One of South Florida’s most bankruptcy-heavy law firms is Berger Singerman. A quarter of the firm’s 79 lawyers are in its bankruptcy and restructuring practice.
The firm made more than $20 million in legal fees as lead attorneys for the Rothstein Rosenfeldt Adler trustee. For four years, the firm assigned 10 lawyers to the case, filing litigation, holding depositions and unraveling the finances of the law firm run by Scott Rothstein, who is serving 50 years in prison for masterminding a $1.2 billion Ponzi scheme.
But the approval of a reorganization plan in July shut off a spigot that engaged dozens of bankruptcy lawyers.
Berger Singerman co-chair Paul Singerman insists his law firm is just fine with RRA’s case petering out along with Chapter 11 filings. For one thing, his firm is involved in an even bigger bankruptcy case, acting as counsel for the trustee of Ocala-based Taylor, Bean & Whitaker Mortgage Corp., which failed in 2009 The case involves more than $11 billion in claims from thousands of claimaints.
“Notwithstanding the slowdown in reorganization cases and notwithstanding the winddown of Rothstein, we remain involved in a number of cases involving substantial bankruptcy litigation matters,” Singerman said. “The majority of our bankruptcy-related work is on the company or fiduciary side, and we take great measures to ensure that we remain conflict free. We are still very much engaged and very busy with bankruptcy litigation.”
Another bankruptcy-heavy law firm is Genovese Joblove & Batista, which backed up Berger Singerman in the Rothstein case. With bankruptcy representing 60 percent to 70 percent of the firm’s business, “bankruptcy has always been a major profit center for us,” said firm co-founder John Genovese.
He said his firm took care not to staff up during the four-year Rothstein case, saying, “We’re not New York. We never staff up for a particular case.”
Still, Genovese is feeling the pinch.
“Most bankrupties are one-offs,” he said. “Given the uncertainty in the market and the current level of work, we don’t anticipate hiring additional people. I would prefer there be more predictability.”
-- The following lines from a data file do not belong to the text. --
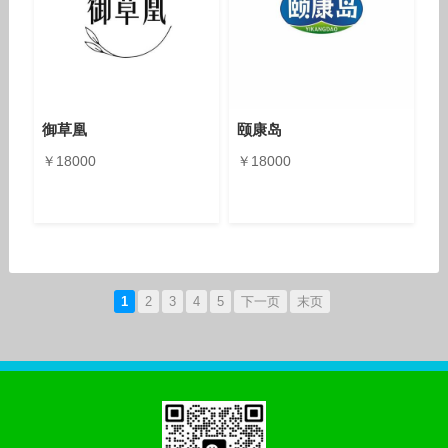
御草凰
颐康岛
￥18000
￥18000
1
2
3
4
5
下一页
末页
Two departed Genovese Joblove bankruptcy attorneys won’t be replaced.
Scott Baena, restructuring and bankruptcy chair at Bilzin Sumberg Baena Price & Axelrod, acknowledges his firm misses the golden years of 2008, 2009 and 2010 when lawyers couldn’t keep up with the bankruptcy filings. However, his group is keeping busy.
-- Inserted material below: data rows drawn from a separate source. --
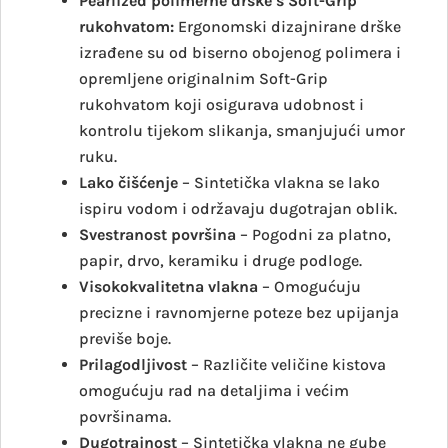
Pearlized polimerne drške s Soft-Grip
rukohvatom:
Ergonomski dizajnirane drške
izrađene su od biserno obojenog polimera i
opremljene originalnim Soft-Grip
rukohvatom koji osigurava udobnost i
kontrolu tijekom slikanja, smanjujući umor
ruku.
Lako čišćenje
– Sintetička vlakna se lako
ispiru vodom i održavaju dugotrajan oblik.
Svestranost površina
– Pogodni za platno,
papir, drvo, keramiku i druge podloge.
Visokokvalitetna vlakna
– Omogućuju
precizne i ravnomjerne poteze bez upijanja
previše boje.
Prilagodljivost
– Različite veličine kistova
omogućuju rad na detaljima i većim
površinama.
Dugotrajnost
– Sintetička vlakna ne gube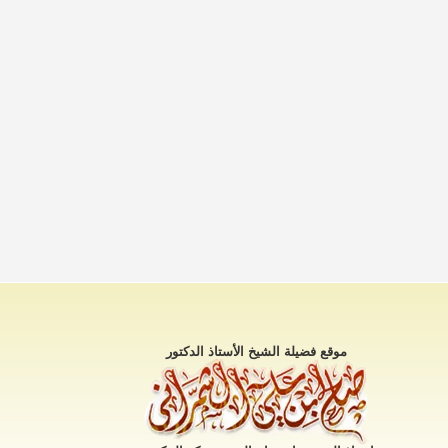
موقع فضيلة الشيخ الأستاذ الدكتور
“Obviously we lament not having true restructuring work going on, but our practice group has always distinguished itself as being able to do bankruptcy litigation,” he said. “This may be the new normal.”
Greenberg Traurig has no plans to reassign bankruptcy lawyers, according to Mark Bloom, co-chair, national business reorganization & financial restructuring practice chair for the firm’s 65-lawyer practice. Instead, the firm is scouting for new opportunities internationally—in Europe, Asia and Latin America. The firm sees potential opportunities in Chapter 11 cases filed by offshore companies, hedge funds in the Caribbean and Korean shipping companies.
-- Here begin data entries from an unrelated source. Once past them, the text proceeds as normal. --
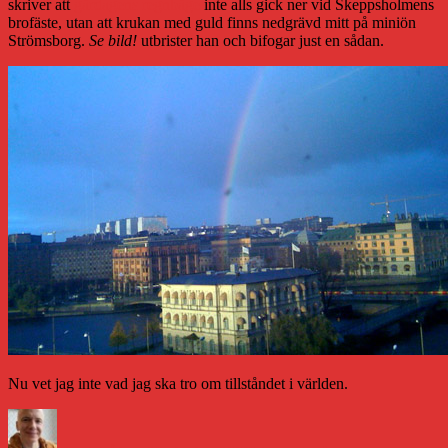
skriver att
gårdagens regnbåge
inte alls gick ner vid Skeppsholmens
brofäste, utan att krukan med guld finns nedgrävd mitt på miniön
Strömsborg.
Se bild!
utbrister han och bifogar just en sådan.
Nu vet jag inte vad jag ska tro om tillståndet i världen.
Författare
Publicerat
Kategorier
den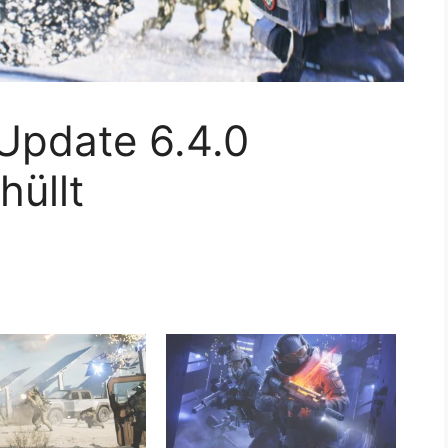
 Update 6.4.0
hüllt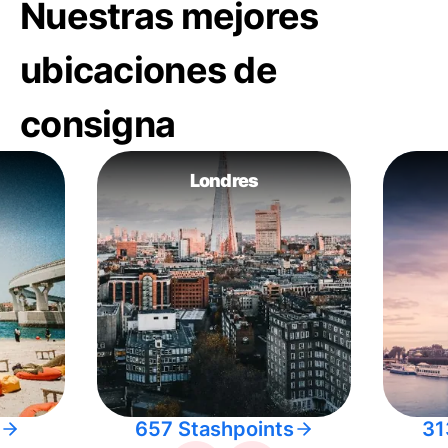
Nuestras mejores
ubicaciones de
consigna
Londres
657 Stashpoints
31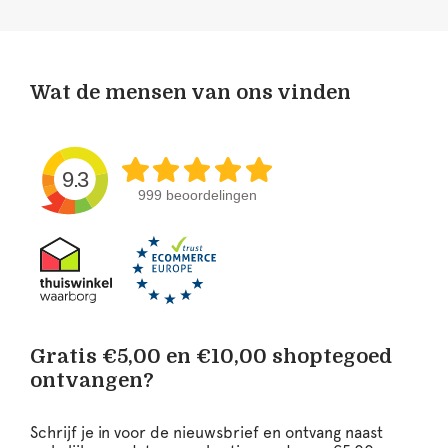
Wat de mensen van ons vinden
9.3
999 beoordelingen
Gratis €5,00 en €10,00 shoptegoed
ontvangen?
Schrijf je in voor de nieuwsbrief en ontvang naast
“Bankruptcy laws in some of the countries are in the early development phase,” he said. “They are feeling their way around, how to handle workouts handling multiple creditors. We are looking at a number of cross-border opportunities of that type right now.”
With offices in London, Shanghai and Mexico City and relationship offices in other parts of the world, Greenberg is in a good position to have an international focus.
“One of the advantages of Greenberg is not only do we have a large geographical footprint, but we can adapt and change to the needs of the marketplace,” he said.
Jason Jones, immediate past president of the Bankruptcy Bar Association of the Southern District of Florida, recently left Bilzin Sumberg to open his own shop an said he may segue into litigation if things don’t improve.
“At this point, I don’t know whether to just stick with bankruptcy,” he said. “I’m fully capable of doing litigation. I think people are retooling and remarketing themselves a little different than they did a few years ago. They’re transactional and bankruptcy attorneys, or they’re commercial litigation and bankruptcy attorneys. Well-managed law firms make adjustments very quickly.”